Berbicara mengenai ikhtiar yang dilakukan ketika bencana alam terjadi, maka sepatutnya melihat teladan dari Khalifah Umar bin Khattab. Pada masa Umar bin Khattab menjabat sebagai amirul mukminin, terjadi musim paceklik di seluruh kawasan jazirah Arab. Tanaman-tanaman gagal panen, termasuk lahan-lahan di sekitar lembah Sungai Euprat, Tigris, dan Nil. Banyak orang-orang yang masuk ke Madinah untuk meminta bantuan pemerintah. Akhirnya Khalifah Umar membentuk tim untuk menanggulangi bencana kekeringan ini.
Setiap orang dari tim penanggulangan bencana ditempatkan pada pos-pos di perbatasan Kota Madinah untuk mencatat hilir mudik orang yang mencari bantuan makanan. Hingga tercatat sepuluh ribu orang yang masuk ke dalam Madinah dan lima puluh ribu orang yang masih berada di daerah asalnya. Khalifah Umar segera menyalurkan bantuan kepada orang yang berada di luar Madinah dan menampung orang yang mengungsi.
Khalifah Umar memberikan segalanya hingga tidak ada yang dapat diberikan. Kemudian Khalifah Umar mengirim surat kepada Abu Musa di Bashrah dan Amru bin Ash di Mesir yang berisi, “Bantulah umat Muhammad, mereka hampir binasa”.
Kemudian kedua gubernur mengirimkan bantuan ke Madinah dalam jumlah besar hingga mencukupi kebutuhan pangan rakyat yang mengalami musibah kekeringan. Selain itu, Khalifah Umar pun senantiasa bermunajat kepada Allah melalui doa meminta turun hujan bersama paman Nabi, Abbas.

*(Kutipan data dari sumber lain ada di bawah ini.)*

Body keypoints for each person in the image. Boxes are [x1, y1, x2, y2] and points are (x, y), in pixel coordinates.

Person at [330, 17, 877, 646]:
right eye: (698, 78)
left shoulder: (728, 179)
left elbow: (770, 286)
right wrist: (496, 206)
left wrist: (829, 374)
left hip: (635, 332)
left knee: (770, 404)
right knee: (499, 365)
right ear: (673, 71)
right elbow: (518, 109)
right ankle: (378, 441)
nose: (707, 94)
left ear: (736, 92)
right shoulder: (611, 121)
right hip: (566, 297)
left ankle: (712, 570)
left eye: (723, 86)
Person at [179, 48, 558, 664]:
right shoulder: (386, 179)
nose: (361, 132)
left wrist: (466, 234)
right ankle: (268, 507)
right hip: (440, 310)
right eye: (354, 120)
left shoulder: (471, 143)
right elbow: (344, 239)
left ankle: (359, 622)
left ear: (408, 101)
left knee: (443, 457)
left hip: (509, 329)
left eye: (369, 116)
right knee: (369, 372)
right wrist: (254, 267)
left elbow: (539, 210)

Sungguh sangatlah agung dan mulia sikap Khalifah Umar bin Khattab dalam mengayomi rakyatnya. Ia tak malu untuk terjun langsung menjadi pelayan bagi rakyatnya yang membutuhkan bantuannya. Ia pun tidak mempermasalahkan tubuhnya kurus dan kulitnya menghitam ketika ia dan rakyatnya dilanda musim paceklik.

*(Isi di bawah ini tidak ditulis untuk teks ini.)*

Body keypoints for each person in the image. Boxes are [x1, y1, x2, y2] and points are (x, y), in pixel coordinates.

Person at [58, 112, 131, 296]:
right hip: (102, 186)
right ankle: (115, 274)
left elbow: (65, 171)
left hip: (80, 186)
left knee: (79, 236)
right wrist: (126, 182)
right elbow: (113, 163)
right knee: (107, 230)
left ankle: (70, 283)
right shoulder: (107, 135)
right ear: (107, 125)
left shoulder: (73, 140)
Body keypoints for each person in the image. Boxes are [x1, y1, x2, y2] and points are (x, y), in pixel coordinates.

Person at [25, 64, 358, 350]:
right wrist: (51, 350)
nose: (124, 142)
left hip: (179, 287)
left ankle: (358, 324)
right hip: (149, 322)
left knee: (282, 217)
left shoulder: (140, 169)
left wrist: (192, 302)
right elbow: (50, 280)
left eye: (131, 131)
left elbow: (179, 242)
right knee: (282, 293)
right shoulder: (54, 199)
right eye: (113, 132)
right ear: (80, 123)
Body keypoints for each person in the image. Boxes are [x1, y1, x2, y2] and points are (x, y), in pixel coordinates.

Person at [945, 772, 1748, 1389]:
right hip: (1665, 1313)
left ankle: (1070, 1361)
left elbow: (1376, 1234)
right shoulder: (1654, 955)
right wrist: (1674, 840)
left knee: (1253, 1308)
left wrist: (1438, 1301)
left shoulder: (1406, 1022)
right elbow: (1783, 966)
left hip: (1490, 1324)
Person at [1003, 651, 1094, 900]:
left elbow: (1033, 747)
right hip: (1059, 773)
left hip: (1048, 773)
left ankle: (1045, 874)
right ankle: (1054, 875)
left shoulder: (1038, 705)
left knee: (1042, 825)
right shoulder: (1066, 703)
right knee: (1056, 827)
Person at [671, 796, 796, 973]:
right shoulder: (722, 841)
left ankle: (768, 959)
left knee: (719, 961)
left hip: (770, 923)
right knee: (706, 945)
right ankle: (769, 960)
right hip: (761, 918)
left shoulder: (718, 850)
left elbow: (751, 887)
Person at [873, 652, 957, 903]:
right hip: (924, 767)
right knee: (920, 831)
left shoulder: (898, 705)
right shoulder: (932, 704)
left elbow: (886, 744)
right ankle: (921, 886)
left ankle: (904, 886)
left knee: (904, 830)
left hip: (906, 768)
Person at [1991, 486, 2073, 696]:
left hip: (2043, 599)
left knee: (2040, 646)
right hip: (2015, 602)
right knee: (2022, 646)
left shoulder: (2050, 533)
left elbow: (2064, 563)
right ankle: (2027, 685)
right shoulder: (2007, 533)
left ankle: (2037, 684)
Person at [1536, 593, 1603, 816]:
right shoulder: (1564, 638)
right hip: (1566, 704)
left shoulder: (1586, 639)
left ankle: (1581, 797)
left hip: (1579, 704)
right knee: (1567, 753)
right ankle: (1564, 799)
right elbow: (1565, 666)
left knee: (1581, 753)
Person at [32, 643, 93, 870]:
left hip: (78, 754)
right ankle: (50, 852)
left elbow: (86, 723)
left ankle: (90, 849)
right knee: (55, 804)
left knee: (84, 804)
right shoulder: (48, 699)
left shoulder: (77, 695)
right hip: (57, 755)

Tidak ada perlakuan khusus terhadap Umar selama musim paceklik. Umar radhiyallahu’anhu berkata, “Akulah sejelek-jelek kepala negara apabila aku kenyang sementara rakyatku kelaparan.”
Khalifah Umar menyadari bahwa ia akan mempertanggungjawabkan posisinya sebagai pemimpin. Sebagaimana hadits riwayat Bukhari, “Imam (waliyul amri) adalah pengurus rakyat dan dia bertanggung jawab atas rakyat yang dia urus.”

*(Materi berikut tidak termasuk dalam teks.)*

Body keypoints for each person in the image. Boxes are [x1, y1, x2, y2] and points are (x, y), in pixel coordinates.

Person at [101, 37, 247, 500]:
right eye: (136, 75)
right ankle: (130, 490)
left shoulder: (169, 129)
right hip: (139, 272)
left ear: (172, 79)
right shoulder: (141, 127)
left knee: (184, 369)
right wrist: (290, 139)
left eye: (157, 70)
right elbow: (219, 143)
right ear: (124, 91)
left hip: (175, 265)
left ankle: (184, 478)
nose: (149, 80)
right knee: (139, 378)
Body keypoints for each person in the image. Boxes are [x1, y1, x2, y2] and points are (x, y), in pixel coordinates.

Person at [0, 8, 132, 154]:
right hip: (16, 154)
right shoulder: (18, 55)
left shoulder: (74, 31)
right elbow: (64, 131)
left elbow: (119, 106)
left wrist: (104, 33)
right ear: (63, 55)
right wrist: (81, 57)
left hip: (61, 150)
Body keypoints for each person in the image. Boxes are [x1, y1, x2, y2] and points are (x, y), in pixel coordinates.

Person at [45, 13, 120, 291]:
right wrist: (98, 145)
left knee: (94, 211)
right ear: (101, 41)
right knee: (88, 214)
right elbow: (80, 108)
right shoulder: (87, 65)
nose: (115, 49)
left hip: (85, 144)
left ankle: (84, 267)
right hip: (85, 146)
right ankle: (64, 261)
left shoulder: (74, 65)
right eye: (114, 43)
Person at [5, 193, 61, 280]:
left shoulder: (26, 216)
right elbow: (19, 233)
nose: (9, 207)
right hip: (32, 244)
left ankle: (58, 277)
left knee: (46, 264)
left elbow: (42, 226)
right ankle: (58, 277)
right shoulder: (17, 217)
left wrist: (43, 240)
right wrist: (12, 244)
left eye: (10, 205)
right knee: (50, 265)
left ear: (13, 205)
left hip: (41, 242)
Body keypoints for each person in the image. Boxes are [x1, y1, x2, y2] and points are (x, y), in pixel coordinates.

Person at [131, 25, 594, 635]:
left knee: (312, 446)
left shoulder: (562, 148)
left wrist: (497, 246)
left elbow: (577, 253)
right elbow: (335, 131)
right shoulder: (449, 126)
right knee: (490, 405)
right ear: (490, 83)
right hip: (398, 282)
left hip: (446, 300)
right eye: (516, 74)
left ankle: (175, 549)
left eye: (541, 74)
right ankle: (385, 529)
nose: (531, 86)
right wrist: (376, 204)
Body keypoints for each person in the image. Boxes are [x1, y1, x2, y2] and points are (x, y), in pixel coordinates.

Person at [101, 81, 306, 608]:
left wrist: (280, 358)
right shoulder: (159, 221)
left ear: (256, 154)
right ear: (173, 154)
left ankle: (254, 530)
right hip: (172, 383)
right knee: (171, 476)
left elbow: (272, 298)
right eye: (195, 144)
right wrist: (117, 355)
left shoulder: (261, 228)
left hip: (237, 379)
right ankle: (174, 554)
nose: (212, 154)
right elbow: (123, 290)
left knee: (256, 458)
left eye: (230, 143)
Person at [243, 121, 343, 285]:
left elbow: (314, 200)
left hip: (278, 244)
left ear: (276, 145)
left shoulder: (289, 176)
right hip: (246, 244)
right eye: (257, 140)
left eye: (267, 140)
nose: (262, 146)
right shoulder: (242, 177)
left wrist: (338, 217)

Sepenggal kisah Khalifah Umar bin Khattab dapat dijadikan pelajaran atas penanggulangan bencana di Indonesia. Oleh karena itu, pemimpin negeri hendaknya fokus dan bersungguh-sungguh mengerahkan segala pemikiran dan perbuatan yang akan dilakukan terhadap korban bencana di Lombok sebagaimana Khalifah Umar yang fokus mengatasi permasalahan paceklik selama sembilan bulan lamanya.
Di tengah kemeriahan acara Asian Games dan isu politik semoga tidak menjadikan pemerintah lalai untuk mengayomi rakyat yang sedang menunggu bantuan yang belum terdistribusi secara merata. Pemerintah tidak boleh melempar tanggung jawab dengan dalih membantu dalam rangka kemanusiaan adalah kewajiban bersama. Individu dan negara memiliki ranah dan tanggung jawab yang berbeda dalam penanggulangan bencana alam.